Thanks to Mark Weeks highlighting the Fischer Random tournament in Moscow last weekend, I found a great quote by Emanuel Lasker at the Chessvibes reporting of the event.
"Education in Chess has to be an education in independent thinking and judgement. Chess must not be memorized, simply because it is not important enough. ... Memory is too valuable to be stocked with trifles." - Emanuel Lasker
It's not so much the memory that is too valuable, but the investment in time. Even a genius like Magnus Carlsen has still spent a major portion of his life memorising vast amounts of opening variations. He has the memory capacity to do that, but it was the investment in time that is questionable. Sure he has been rewarded for it by becoming the world champion, but think of the thousands of almost-as-good-players that aspired to it as well and spent just as much time memorising opening moves without the same result.....
This brings me to the points Hikaru Nakamura has made over the last few weeks. In an interview after the Zurich tournament this year, Hikaru said:
"In general I like reading a lot, book on just about everything. I'm also quite interested in languages, and spend a lot of time studying Italian and French. Sometimes I'm into hiking. Maybe I have too many interests, and that's why I'm not so good at chess. I just try to enjoy life as much as I can"
Sounds logical to me! Rather that than sitting in front of a computer studying the latest Livebook database findings for the latest fashions in chess opening fads.....
An interesting interview in America by Hikaru on Chess960 here:
Question - Do you think there will ever be a time in the future when Chess960 is a serious competitive chess format? Do you feel it does a good job of shaking up the theory-heavy metagame for more "casual" observers?
Hikaru - "I think chess960 is great as it is simply pure intuition and understanding without theory or computers. In my opinion, a lot depends on the trends. For example, at the moment everyone is playing the Berlin Defense which has severely reduced the number of games with 1.e4 If this trend of attempting to "kill" the excitement continues, it is hard to believe 960 won't take over at some point. However, if we start seeing a lot of deep preparation and exciting games in in the Najdorf or Dragon, then I think the scope of normal chess will continue for a very long time"

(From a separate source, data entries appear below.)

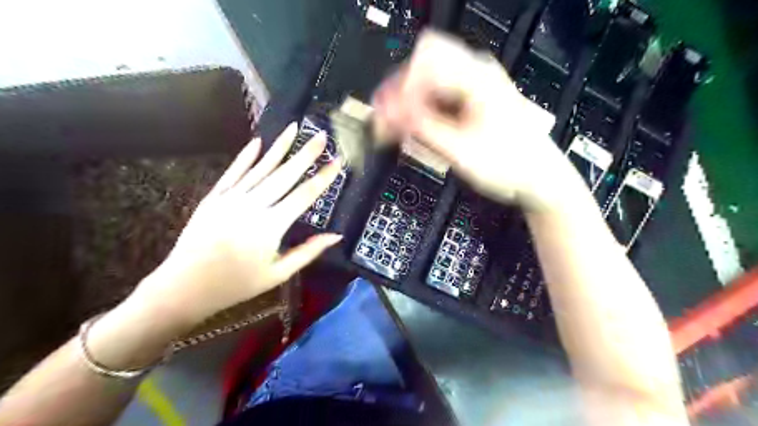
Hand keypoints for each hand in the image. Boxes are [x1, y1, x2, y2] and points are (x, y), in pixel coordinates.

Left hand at [124, 125, 343, 333]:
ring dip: (279, 147)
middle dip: (305, 154)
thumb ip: (308, 251)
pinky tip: (258, 142)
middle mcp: (253, 206)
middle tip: (321, 135)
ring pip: (260, 168)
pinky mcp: (214, 197)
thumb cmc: (238, 284)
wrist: (185, 287)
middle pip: (285, 175)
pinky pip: (234, 172)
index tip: (337, 161)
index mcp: (271, 226)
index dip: (323, 177)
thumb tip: (336, 235)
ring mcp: (231, 198)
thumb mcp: (279, 274)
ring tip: (294, 128)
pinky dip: (246, 156)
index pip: (304, 195)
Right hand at [373, 30, 561, 209]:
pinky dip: (423, 110)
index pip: (423, 62)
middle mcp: (476, 72)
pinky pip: (437, 93)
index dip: (400, 90)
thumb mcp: (461, 151)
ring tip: (402, 131)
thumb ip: (422, 129)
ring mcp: (474, 83)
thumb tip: (389, 113)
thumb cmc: (511, 165)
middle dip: (400, 91)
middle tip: (388, 121)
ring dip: (410, 101)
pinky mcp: (471, 97)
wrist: (538, 176)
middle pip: (423, 61)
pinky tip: (419, 131)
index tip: (388, 119)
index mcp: (477, 78)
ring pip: (427, 77)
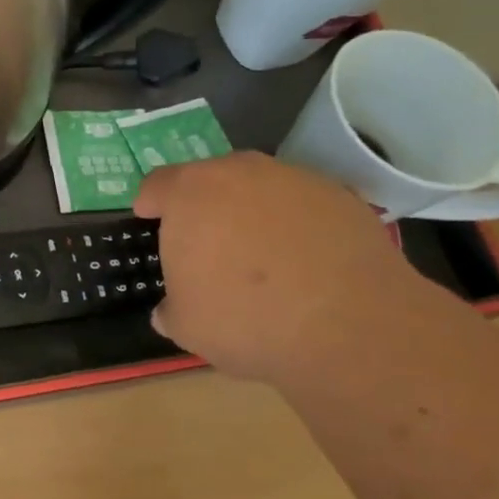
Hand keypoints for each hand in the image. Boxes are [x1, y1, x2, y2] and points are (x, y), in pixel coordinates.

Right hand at [134, 153, 431, 383]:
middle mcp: (239, 173)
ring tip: (261, 255)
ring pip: (260, 189)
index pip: (158, 184)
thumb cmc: (246, 319)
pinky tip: (305, 262)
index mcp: (190, 194)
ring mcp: (293, 179)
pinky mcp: (339, 196)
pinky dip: (297, 225)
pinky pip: (303, 206)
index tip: (149, 216)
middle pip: (211, 179)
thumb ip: (171, 309)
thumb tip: (170, 311)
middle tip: (208, 242)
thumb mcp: (188, 326)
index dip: (151, 201)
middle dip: (205, 206)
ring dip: (253, 212)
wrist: (348, 325)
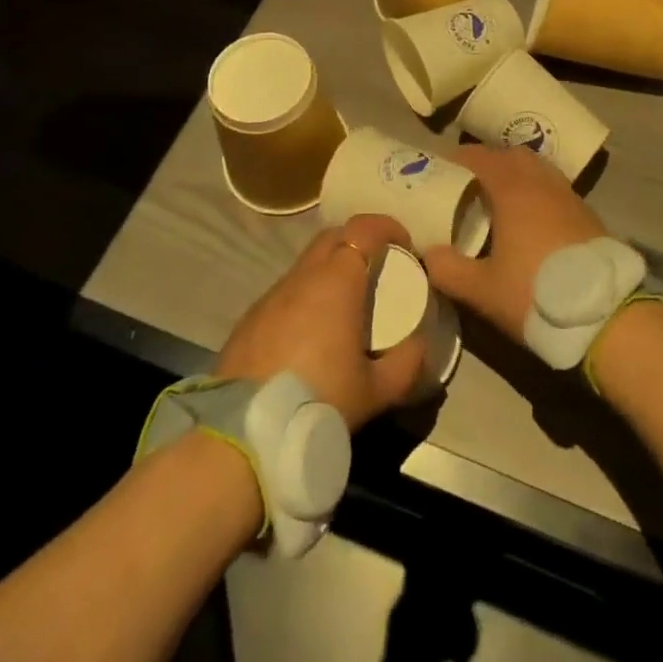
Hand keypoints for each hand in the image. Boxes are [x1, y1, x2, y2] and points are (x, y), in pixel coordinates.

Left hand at [215, 214, 426, 430]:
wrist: (243, 434)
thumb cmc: (318, 401)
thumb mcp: (376, 391)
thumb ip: (406, 363)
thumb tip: (419, 344)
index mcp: (336, 281)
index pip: (363, 228)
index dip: (387, 227)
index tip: (404, 245)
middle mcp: (303, 277)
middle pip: (332, 237)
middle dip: (358, 241)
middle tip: (377, 268)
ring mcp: (272, 296)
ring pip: (306, 264)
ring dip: (329, 271)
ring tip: (344, 305)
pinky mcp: (250, 319)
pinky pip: (286, 293)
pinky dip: (305, 297)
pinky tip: (309, 334)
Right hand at [422, 146, 606, 343]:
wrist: (604, 314)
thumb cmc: (536, 293)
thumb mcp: (482, 290)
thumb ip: (448, 270)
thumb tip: (427, 253)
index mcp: (512, 190)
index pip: (480, 158)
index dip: (459, 158)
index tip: (441, 167)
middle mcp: (541, 182)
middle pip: (511, 155)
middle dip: (489, 161)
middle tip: (469, 181)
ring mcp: (568, 195)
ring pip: (537, 169)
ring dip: (516, 173)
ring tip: (500, 196)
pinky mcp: (586, 213)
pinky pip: (554, 187)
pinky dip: (537, 190)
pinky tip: (531, 217)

Why isn't chess960 as popular as normal chess yet?
Do you like it more than regular chess?
[+]GMHikaru[S] 3 points4 points5 points ago (0 children)
"I've answered this before, but I think it depends on which openings and which styles of normal chess dominate in the coming years. Chess960 is not as popular mainly because there is less financial incentive and because normal chess is still quite alive. For the most part, I do like chess960 more."
A really special Fischer Random interview in Russia translated here:
Translated by Google: E.SUROV: What is the prospect of Fischer chess and the statement "to replace it (chess)?"
A.DEVIATKIN: I have to say that I - a supporter of the Fisher chess and, therefore, perhaps be a little subjective. The question itself is really quite categorical: replace or not? Actually, why replace chess, why cancel and switch to the classic Fischer chess? Here, rather, we are on a parallel system of competition, about how to organize more and more tournaments in Fischer chess....
S.GRIGORIANTS: Even most fans of Fischer chess do not say that something needs to be replaced. Of course, everyone likes classical chess....and they can coexist and not interfere with each other, rather complement each other.